◆ **What you will do**
Reproduce every line of text in the data below without changing any of it, and leave the pictures out of your answer.

◆ **Information given**
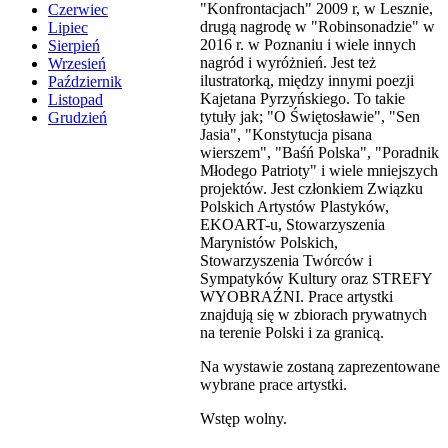
"Konfrontacjach" 2009 r, w Lesznie,
Czerwiec
drugą nagrodę w "Robinsonadzie" w
Lipiec
2016 r. w Poznaniu i wiele innych
Sierpień
nagród i wyróżnień. Jest też
Wrzesień
ilustratorką, między innymi poezji
Październik
Kajetana Pyrzyńskiego. To takie
Listopad
tytuły jak; "O Świętosławie", "Sen
Grudzień
Jasia", "Konstytucja pisana
wierszem", "Baśń Polska", "Poradnik
Młodego Patrioty" i wiele mniejszych
projektów. Jest członkiem Związku
Polskich Artystów Plastyków,
EKOART-u, Stowarzyszenia
Marynistów Polskich,
Stowarzyszenia Twórców i
Sympatyków Kultury oraz STREFY
WYOBRAŹNI. Prace artystki
znajdują się w zbiorach prywatnych
na terenie Polski i za granicą.
Na wystawie zostaną zaprezentowane
wybrane prace artystki.
Wstęp wolny.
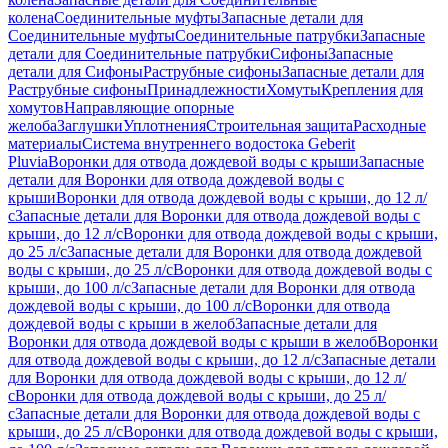
колена
Соединительные муфты
Запасные детали для
Соединительные муфты
Соединительные патрубки
Запасные
детали для Соединительные патрубки
Сифоны
Запасные
детали для Сифоны
Раструбные сифоны
Запасные детали для
Раструбные сифоны
Принадлежности
Хомуты
Крепления для
хомутов
Направляющие опорные
желоба
Заглушки
Уплотнения
Строительная защита
Расходные
материалы
Система внутреннего водостока Geberit
Pluvia
Воронки для отвода дождевой воды с крыши
Запасные
детали для Воронки для отвода дождевой воды с
крыши
Воронки для отвода дождевой воды с крыши, до 12 л/
с
Запасные детали для Воронки для отвода дождевой воды с
крыши, до 12 л/с
Воронки для отвода дождевой воды с крыши,
до 25 л/с
Запасные детали для Воронки для отвода дождевой
воды с крыши, до 25 л/с
Воронки для отвода дождевой воды с
крыши, до 100 л/с
Запасные детали для Воронки для отвода
дождевой воды с крыши, до 100 л/с
Воронки для отвода
дождевой воды с крыши в желоб
Запасные детали для
Воронки для отвода дождевой воды с крыши в желоб
Воронки
для отвода дождевой воды с крыши, до 12 л/с
Запасные детали
для Воронки для отвода дождевой воды с крыши, до 12 л/
с
Воронки для отвода дождевой воды с крыши, до 25 л/
с
Запасные детали для Воронки для отвода дождевой воды с
крыши, до 25 л/с
Воронки для отвода дождевой воды с крыши,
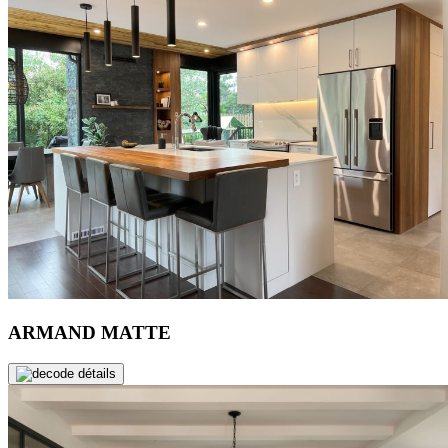
ARMAND MATTE
de détails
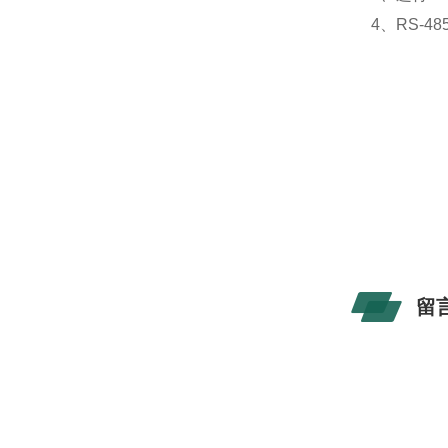
4、RS-
留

◆ **Solution to the exercise**
"Konfrontacjach" 2009 r, w Lesznie,
Czerwiec
drugą nagrodę w "Robinsonadzie" w
Lipiec
2016 r. w Poznaniu i wiele innych
Sierpień
nagród i wyróżnień. Jest też
Wrzesień
ilustratorką, między innymi poezji
Październik
Kajetana Pyrzyńskiego. To takie
Listopad
tytuły jak; "O Świętosławie", "Sen
Grudzień
Jasia", "Konstytucja pisana
wierszem", "Baśń Polska", "Poradnik
Młodego Patrioty" i wiele mniejszych
projektów. Jest członkiem Związku
Polskich Artystów Plastyków,
EKOART-u, Stowarzyszenia
Marynistów Polskich,
Stowarzyszenia Twórców i
Sympatyków Kultury oraz STREFY
WYOBRAŹNI. Prace artystki
znajdują się w zbiorach prywatnych
na terenie Polski i za granicą.
Na wystawie zostaną zaprezentowane
wybrane prace artystki.
Wstęp wolny.
колена
Соединительные муфты
Запасные детали для
Соединительные муфты
Соединительные патрубки
Запасные
детали для Соединительные патрубки
Сифоны
Запасные
детали для Сифоны
Раструбные сифоны
Запасные детали для
Раструбные сифоны
Принадлежности
Хомуты
Крепления для
хомутов
Направляющие опорные
желоба
Заглушки
Уплотнения
Строительная защита
Расходные
материалы
Система внутреннего водостока Geberit
Pluvia
Воронки для отвода дождевой воды с крыши
Запасные
детали для Воронки для отвода дождевой воды с
крыши
Воронки для отвода дождевой воды с крыши, до 12 л/
с
Запасные детали для Воронки для отвода дождевой воды с
крыши, до 12 л/с
Воронки для отвода дождевой воды с крыши,
до 25 л/с
Запасные детали для Воронки для отвода дождевой
воды с крыши, до 25 л/с
Воронки для отвода дождевой воды с
крыши, до 100 л/с
Запасные детали для Воронки для отвода
дождевой воды с крыши, до 100 л/с
Воронки для отвода
дождевой воды с крыши в желоб
Запасные детали для
Воронки для отвода дождевой воды с крыши в желоб
Воронки
для отвода дождевой воды с крыши, до 12 л/с
Запасные детали
для Воронки для отвода дождевой воды с крыши, до 12 л/
с
Воронки для отвода дождевой воды с крыши, до 25 л/
с
Запасные детали для Воронки для отвода дождевой воды с
крыши, до 25 л/с
Воронки для отвода дождевой воды с крыши,
ARMAND MATTE
de détails
4、RS-
留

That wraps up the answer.